Books by Mashaal, Maurice
- Mashaal, Maurice.
Bourbaki: A Secret
Society of Mathematicians.
Translated by Anna Pierrehumbert.
Providence, RI: American Mathematical Society, [2002] 2006.
ISBN 978-0-8218-3967-6.
-
In 1934,
André
Weil and
Henri Cartan,
both young professors of mathematics at the University of
Strasbourg, would frequently, when discussing the calculus
courses they were teaching, deplore the textbooks available,
all of which they considered antiquated and inadequate.
Weil eventually suggested getting in touch with several
of their fellow alumni of the
École
Normale Supérieure who were teaching similar courses
in provincial universities around France, inviting them to collaborate
on a new analysis textbook. The complete work was expected to
total 1000 to 1200 pages, with the first volumes ready about
six months after the project began.
Thus began one of the most flabbergasting examples of “mission
creep” in human intellectual history, which set the style
for much of mathematics publication and education in subsequent
decades. Working collectively and publishing under the
pseudonym
“Nicolas
Bourbaki” (after the French
general in the Franco-Prussian War
Charles
Denis Bourbaki), the “analysis textbook” to be
assembled by a small group over a few years grew into a project
spanning more than six decades and ten books, most of
multiple volumes, totalling more than seven thousand pages,
systematising the core of mathematics in a relentlessly abstract
and austere axiomatic form. Although Bourbaki introduced new
terminology, some of which has become commonplace, there is
no new mathematics in the work: it is a presentation of
pre-existing mathematical work as a pedagogical tool and
toolbox for research mathematicians. (This is not to say that
the participants in the Bourbaki project did not do original
work—in fact, they were among the leaders in mathematical
research in their respective generations. But their work on
the Bourbaki opus was a codification and grand unification of
the disparate branches of mathematics into a coherent whole.

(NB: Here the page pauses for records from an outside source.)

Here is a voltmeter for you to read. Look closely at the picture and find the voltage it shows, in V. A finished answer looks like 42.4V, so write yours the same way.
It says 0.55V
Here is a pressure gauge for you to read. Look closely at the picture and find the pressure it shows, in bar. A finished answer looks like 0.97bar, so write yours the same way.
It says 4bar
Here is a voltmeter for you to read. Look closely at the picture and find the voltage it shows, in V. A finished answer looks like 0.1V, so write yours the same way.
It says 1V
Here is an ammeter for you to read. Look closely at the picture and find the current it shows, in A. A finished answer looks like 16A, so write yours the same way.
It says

In fact, so important was the idea that mathematics was a
unified tree rooted in set theory that the Bourbaki group
always used the word mathématique,
not mathématiques.)
Criticisms of the Bourbaki approach were many: it was
too abstract, emphasised structure over the content which
motivated it, neglected foundational
topics such as mathematical logic, excluded anything
tainted with the possibility of application (including
probability,
automata theory, and combinatorics), and
took an eccentric approach to integration, disdaining the
Lebesgue
integral. These criticisms are described in detail, with
both sides fairly presented. While Bourbaki participants
had no ambitions to reform secondary school mathematics
education, it is certainly true that academics steeped in
the Bourbaki approach played a part in the disastrous
“New Math”
episode, which is described in chapter 10.
The book is extravagantly illustrated, and has numerous boxes and
marginal notes which describe details, concepts, and the
dramatis personæ in this
intricate story. An appendix provides English translations
of documents which appear in French in the main text.
There is no index.
La
version française reste
disponible.
January 2008